A Sting in the Tail

Time to head back home. Our leader, Louis, and driver, Tam, had both left early today, Louis to join another tour and Tam to head home for a well-deserved break with his family after being away for a couple of months. We were left in the hands of an airport transfer company to get to Windhoek airport for our 90-minute flight to Jo’burg. As we neared Windhoek airport the sky grew as black as thunder and the heavens opened. Mercifully it abated as we drove into the drop-off zone.

All went well: our flight to Jo’burg boarded and, though there were warnings of possible turbulence en route due to thunderstorms, it was mostly smooth and we landed in good time. We had two hours before boarding our SAA flight to Heathrow. Immigration lines were modest and we had no repeat of the interminable wait that we’d had on the outbound journey.

We found a curious bar/restaurant in the departure area that sold only non-alcoholic drinks. We sat and sipped some alcohol-free mojitos with two fellow travellers.

Boarding commenced and we discovered we’d been allocated a bulkhead seat. They can be a mixed blessing. Though there is more legroom, they are designed for tiny infants. Fortunately, we had no nursing mothers near us.

Doors were shut and we heard the crew announcement to, “arm doors and cross-check”. This engages the automatic evacuation slide mechanism to deploy them if the doors should now be opened. The captain was expecting an early arrival in Heathrow with some favourable weather conditions helping him along.

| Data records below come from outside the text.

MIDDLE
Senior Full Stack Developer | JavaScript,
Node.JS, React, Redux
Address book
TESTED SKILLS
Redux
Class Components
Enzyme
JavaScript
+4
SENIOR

I knew something was wrong when I heard, “crew disarm doors”. Not good. We’d reverted to an orderly disembarking configuration. Shortly all was revealed; as our final loading had been taking place, “a ground engineer had noticed that the right-hand shock absorber had gone completely flat”. Well, I’m glad he spotted it. Landing, after all, is a pretty crucial part of the whole flying process. The captain told us that someone had been despatched to get equipment to pump in some more hydraulic fluid. We’d be here for an hour or so.

We sat for an hour.

The next announcement confirmed that the extra hydraulic fluid had not fixed anything – surprise, surprise – and the ground crews would now shuffle the aircraft back and forth to see if that would free up the shock absorber which “was under considerable stress”. Poor thing, we were heavy, apparently. Predictably, this did nothing either – surprise, surprise again. Shock absorbers used to dealing with a 230-tonne aircraft on landing do not just go flat for no reason. It was broken.

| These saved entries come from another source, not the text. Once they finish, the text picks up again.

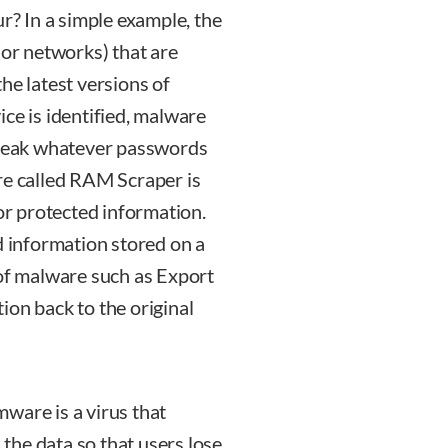
ur? In a simple example, the
(or networks) that are
he latest versions of
ce is identified, malware
 break whatever passwords
re called RAM Scraper is
for protected information.
d information stored on a
 of malware such as Export
ion back to the original
are is a virus that
the data so that users lose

SAA operations were contacted to see what to do next.

Surprisingly, I thought, what was done next revolved around their having “found another aircraft in a hangar”. What, just lurking about? Surely not. Anyway, this would now be deployed and we’d transfer to this replacement plane – same model, same layout. The plane, however, had to “dressed”, which seems to mean filling it with the blankets and pillows (taken from our original plane), together with transferring all the luggage and, of course, all the food and drink supplies necessary,  also from the original plane. We disembarked and sat near to the departure gates. Well, most sat but the area didn’t have sufficient seating for all. Ground staff tried to placate a needlessly irate customer/passenger who was throwing his toys out of the pram.

Part way through our wait, SAA managed to find some water supplies to distribute. Hitherto, we’d been given nothing.since boarding.

Two further hours later, we trooped aboard our replacement A330 with some relief and pushed back just before 1:30 AM local time. Unbeknownst to us, we later discovered that the Jo’burg runway had actually then been closed and was covered with some contractors machinery. Fortunately, the captain managed to get the runway cleared and re-opened.

I had thought we were in for a night in Jo’burg but we were actually now “just” 3½ hours late. My main concern had been incurring a penalty charge on my pre-booked parking slot at Heathrow due to a late arrival time. As it turned out, we had an hour or so to spare.

We made it.

OK, things break and they did find the problem and fixed it. SAA might have saved an hour or so by not bothering to remedy the original shock but they probably have a prescribed procedure in such circumstances. SAA could have been more alert concerning water supplies but I thought they’d done pretty well, other than that.